Grammelschmelz

Stadtleben | CHRISTOPHER WURMDOBLER | aus FALTER 07/04 vom 11.02.2004

SÜSSES Wieso geben Leute soviel Geld für handgemachte Zotter-Schokolade aus?

Wenn man's nicht weiß, dann schmeckt die Schokolade mit Grammelnussen wirklich köstlich. Wer aber vorher am Etikett schaut, muss sich möglicherweise ein wenig überwinden. Und Vegetarier steigen sowieso schon vorher aus - ebenso wie bei der Sorte "Kaffeepflaumen mit Speckkrokant". Möglicherweise ist ja "Fontinakäse" was: Eine "harmonische Verbindung von mildem Fontinakäse aus dem italienischen Aostatal mit Mandeln und weißer Schokolade, abgeschmeckt mit einem Hauch von Apfelbalsamessig, in zarter Milchschokolade getunkt", steht auf dem Beipackzettel.
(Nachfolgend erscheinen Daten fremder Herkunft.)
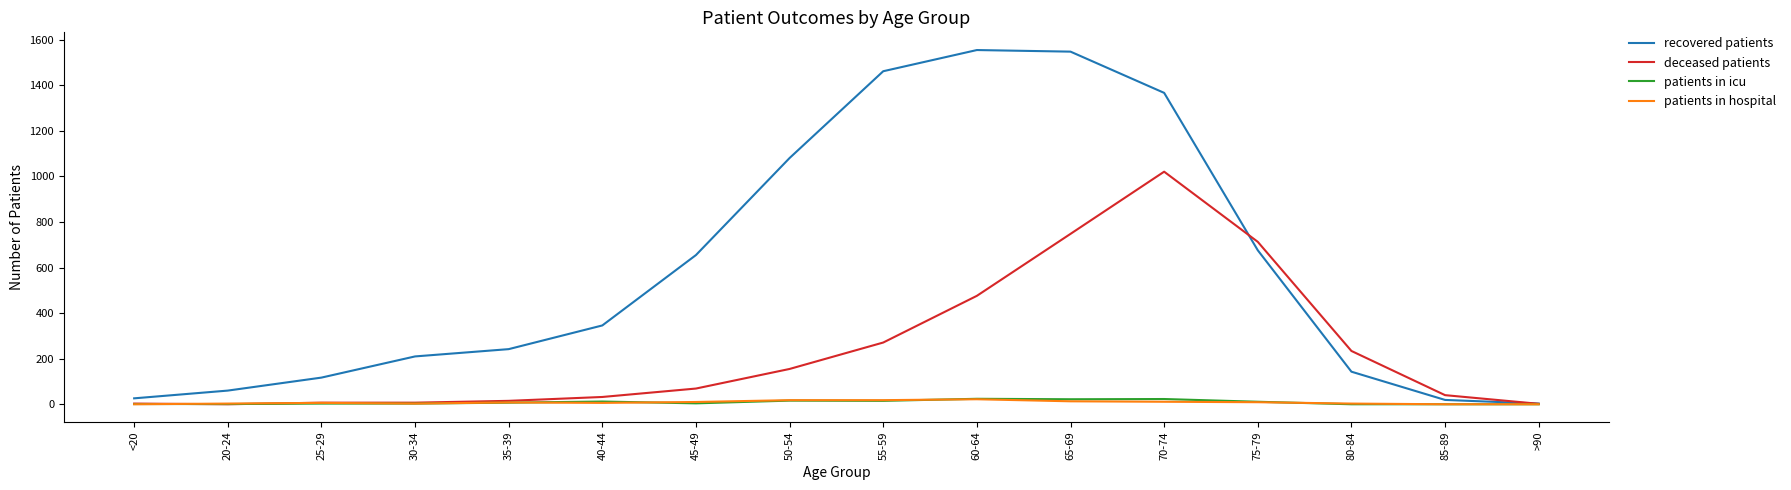

What is the sum of the patients in hospital values at 70-74 and 25-29?

17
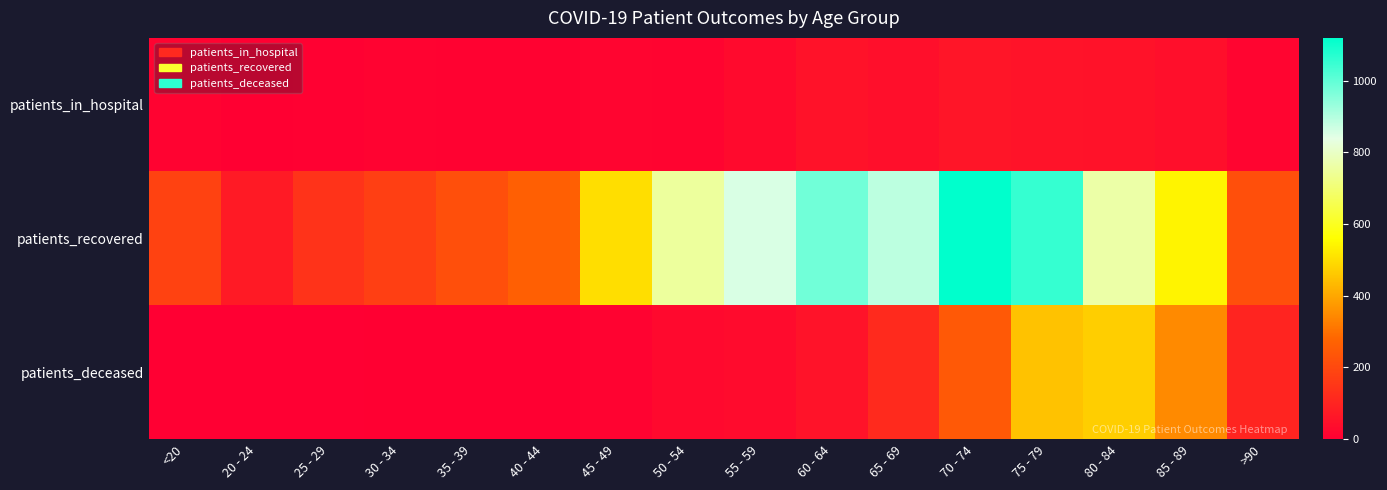

Reading left to right, list all the values displayed in this chart.

patients_in_hospital: <20=11	20 - 24=3	25 - 29=6	30 - 34=9	35 - 39=7	40 - 44=7	45 - 49=17	50 - 54=15	55 - 59=30	60 - 64=51	65 - 69=42	70 - 74=60	75 - 79=55	80 - 84=51	85 - 89=43	>90=17
patients_recovered: <20=183	20 - 24=73	25 - 29=142	30 - 34=177	35 - 39=219	40 - 44=264	45 - 49=500	50 - 54=750	55 - 59=854	60 - 64=981	65 - 69=888	70 - 74=1119	75 - 79=1053	80 - 84=763	85 - 89=541	>90=218
patients_deceased: <20=2	20 - 24=0	25 - 29=0	30 - 34=3	35 - 39=4	40 - 44=3	45 - 49=13	50 - 54=28	55 - 59=34	60 - 64=55	65 - 69=117	70 - 74=245	75 - 79=449	80 - 84=472	85 - 89=347	>90=102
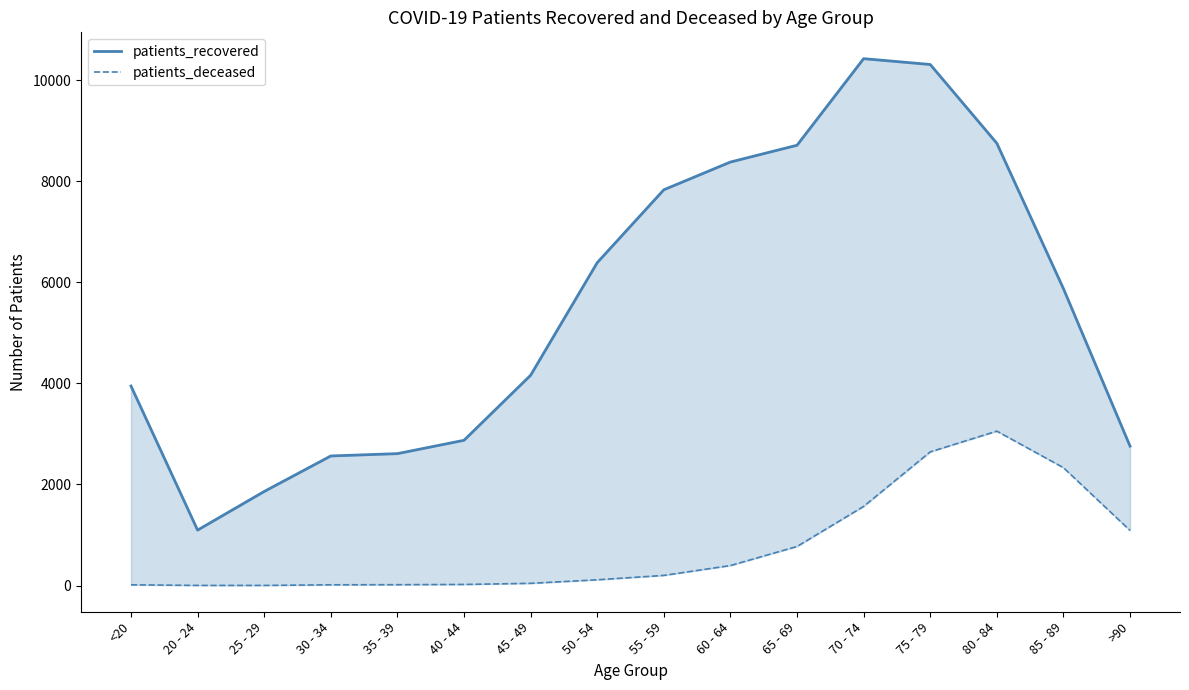

At which category does patients_recovered reach its first local valley?

20 - 24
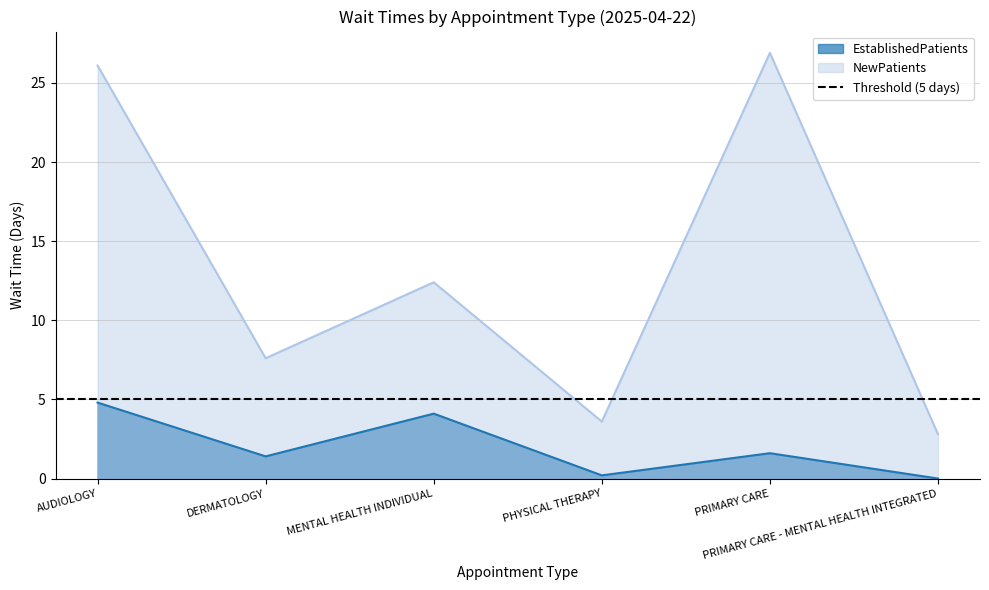

What is the approximate value of EstablishedPatients at AUDIOLOGY?

4.8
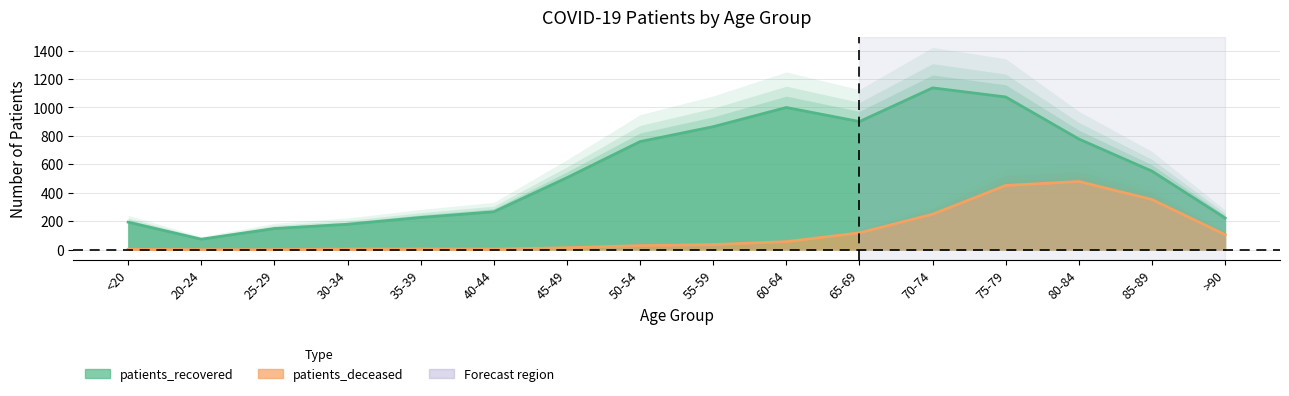

Reading right to left, list all the values displayed in this chart.

patients_recovered: >90=222	85-89=552	80-84=778	75-79=1074	70-74=1138	65-69=901	60-64=1000	55-59=865	50-54=760	45-49=506	40-44=266	35-39=226	30-34=178	25-29=148	20-24=73	<20=193
patients_deceased: >90=105	85-89=352	80-84=479	75-79=451	70-74=249	65-69=118	60-64=56	55-59=35	50-54=28	45-49=13	40-44=3	35-39=4	30-34=3	25-29=0	20-24=0	<20=2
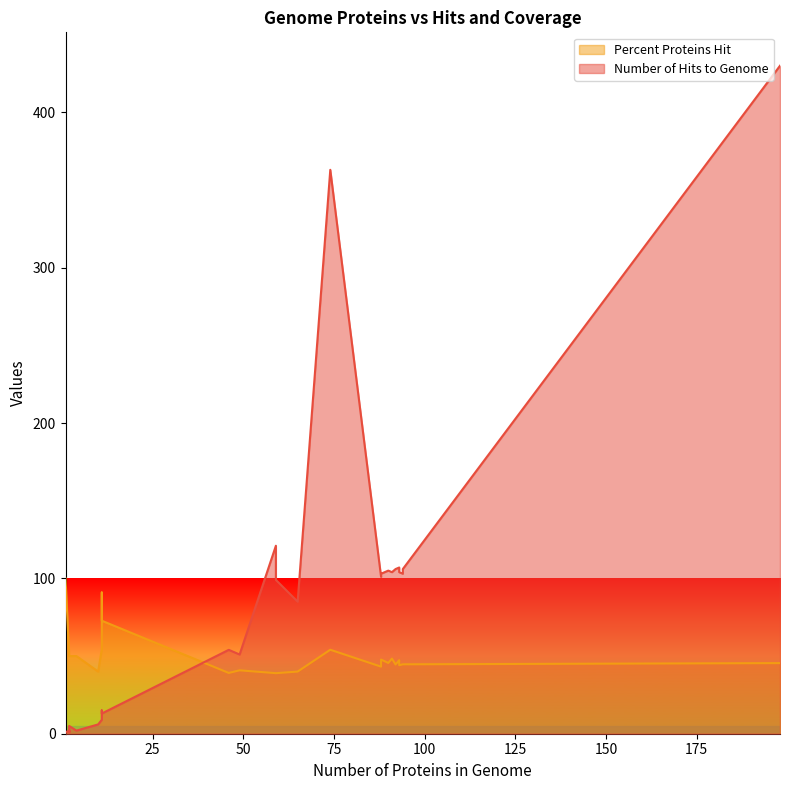

Which series changed the most between 1 and 1?

Number of Hits to Genome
Jawohl, die Rede ist immer noch vom Naschen. Die Schokoladenmanufaktur Zotter, im oststeirischen Hügelland gelegen, hat sich 1996 auf das Handschöpfen seltsamer Schokoriegel spezialisiert und seit einiger Zeit ist die "kinky Schoko" in aller Munde. Feinkostgeschäfte verkaufen die kleinen Tafeln mit den Künstlercovers ebenso wie Weingschäfte, sogar Trafikanten haben sie bereits im Angebot, Zuckerlgeschäfte sowieso. Zwischen 2,50 und 3,50 Euro kostet so ein Riegel, fast niemand hält das gesamte Zotter-Sortiment parat. 52 Sorten zählen allein zum Standardsortiment, dazu kommen Kindersorten und solche für "besondere Anlässe". Zwischen "Apfel-Berberitze" (Milchschokolade, mit getrockneten Rubinetten-Äpfeln, Honig und Berberitzenbeeren gefüllt), "Shitakepilz", "Sellerie" oder "Zitronenkonfit und Meersalz" (Edelbitter gefüllt mit Konfitüre aus Zitronen und Salz mit weißer Schokolade und Chili) gibt es auch ganz naheliegende Sorten, oft in Verbindung mit Alkohol. Feine Schokolade, das haben Auskenner schon länger prognostiziert, haben bald einen ähnlichen Stellenwert wie guter Wein oder Zigarren. Manchen ist die Zotter-Vielfalt eine Spur zu übertrieben.